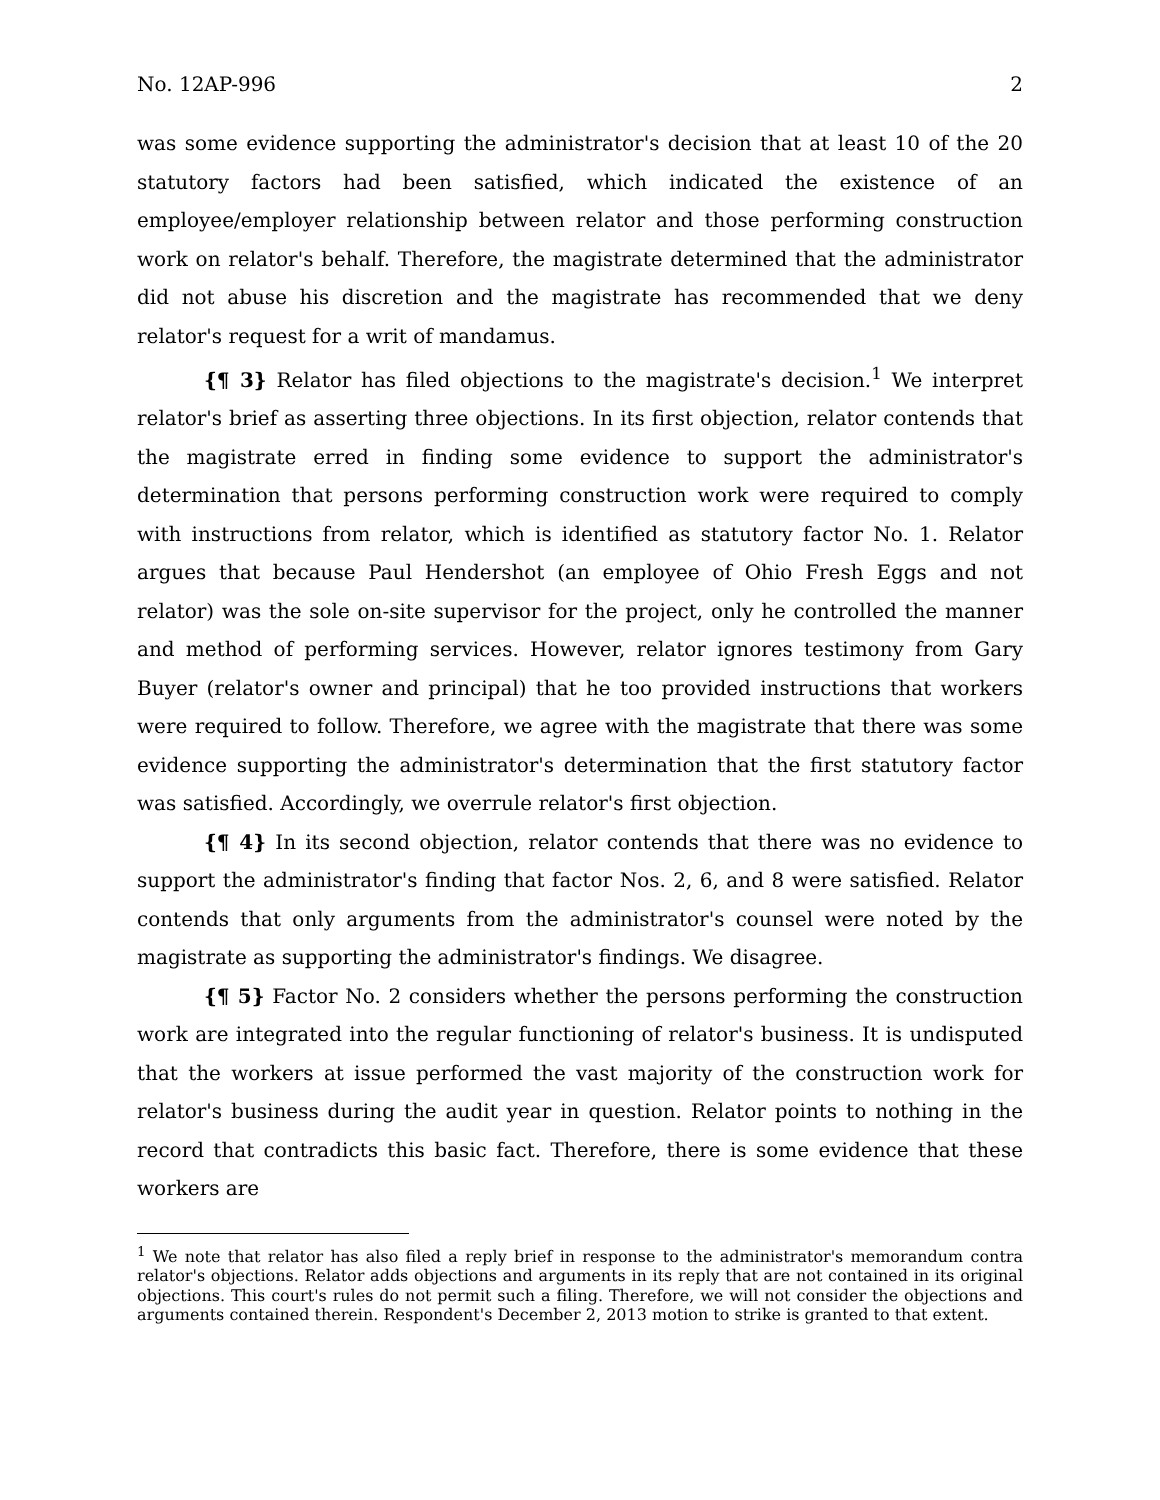No. 12AP-996 2
was some evidence supporting the administrator's decision that at least 10 of the 20 statutory factors had been satisfied, which indicated the existence of an employee/employer relationship between relator and those performing construction work on relator's behalf. Therefore, the magistrate determined that the administrator did not abuse his discretion and the magistrate has recommended that we deny relator's request for a writ of mandamus.
{¶ 3} Relator has filed objections to the magistrate's decision.<sup>1</sup> We interpret relator's brief as asserting three objections. In its first objection, relator contends that the magistrate erred in finding some evidence to support the administrator's determination that persons performing construction work were required to comply with instructions from relator, which is identified as statutory factor No. 1. Relator argues that because Paul Hendershot (an employee of Ohio Fresh Eggs and not relator) was the sole on-site supervisor for the project, only he controlled the manner and method of performing services. However, relator ignores testimony from Gary Buyer (relator's owner and principal) that he too provided instructions that workers were required to follow. Therefore, we agree with the magistrate that there was some evidence supporting the administrator's determination that the first statutory factor was satisfied. Accordingly, we overrule relator's first objection.
{¶ 4} In its second objection, relator contends that there was no evidence to support the administrator's finding that factor Nos. 2, 6, and 8 were satisfied. Relator contends that only arguments from the administrator's counsel were noted by the magistrate as supporting the administrator's findings. We disagree.
{¶ 5} Factor No. 2 considers whether the persons performing the construction work are integrated into the regular functioning of relator's business. It is undisputed that the workers at issue performed the vast majority of the construction work for relator's business during the audit year in question. Relator points to nothing in the record that contradicts this basic fact. Therefore, there is some evidence that these workers are
<sup>1</sup> We note that relator has also filed a reply brief in response to the administrator's memorandum contra relator's objections. Relator adds objections and arguments in its reply that are not contained in its original objections. This court's rules do not permit such a filing. Therefore, we will not consider the objections and arguments contained therein. Respondent's December 2, 2013 motion to strike is granted to that extent.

+ + + + +

WORK ITEM: Pictures are to be dropped; every line of the records is to be returned unchanged.

WRITTEN RESPONSE:
No. 12AP-996 2
was some evidence supporting the administrator's decision that at least 10 of the 20 statutory factors had been satisfied, which indicated the existence of an employee/employer relationship between relator and those performing construction work on relator's behalf. Therefore, the magistrate determined that the administrator did not abuse his discretion and the magistrate has recommended that we deny relator's request for a writ of mandamus.
{¶ 3} Relator has filed objections to the magistrate's decision.<sup>1</sup> We interpret relator's brief as asserting three objections. In its first objection, relator contends that the magistrate erred in finding some evidence to support the administrator's determination that persons performing construction work were required to comply with instructions from relator, which is identified as statutory factor No. 1. Relator argues that because Paul Hendershot (an employee of Ohio Fresh Eggs and not relator) was the sole on-site supervisor for the project, only he controlled the manner and method of performing services. However, relator ignores testimony from Gary Buyer (relator's owner and principal) that he too provided instructions that workers were required to follow. Therefore, we agree with the magistrate that there was some evidence supporting the administrator's determination that the first statutory factor was satisfied. Accordingly, we overrule relator's first objection.
{¶ 4} In its second objection, relator contends that there was no evidence to support the administrator's finding that factor Nos. 2, 6, and 8 were satisfied. Relator contends that only arguments from the administrator's counsel were noted by the magistrate as supporting the administrator's findings. We disagree.
{¶ 5} Factor No. 2 considers whether the persons performing the construction work are integrated into the regular functioning of relator's business. It is undisputed that the workers at issue performed the vast majority of the construction work for relator's business during the audit year in question. Relator points to nothing in the record that contradicts this basic fact. Therefore, there is some evidence that these workers are
<sup>1</sup> We note that relator has also filed a reply brief in response to the administrator's memorandum contra relator's objections. Relator adds objections and arguments in its reply that are not contained in its original objections. This court's rules do not permit such a filing. Therefore, we will not consider the objections and arguments contained therein. Respondent's December 2, 2013 motion to strike is granted to that extent.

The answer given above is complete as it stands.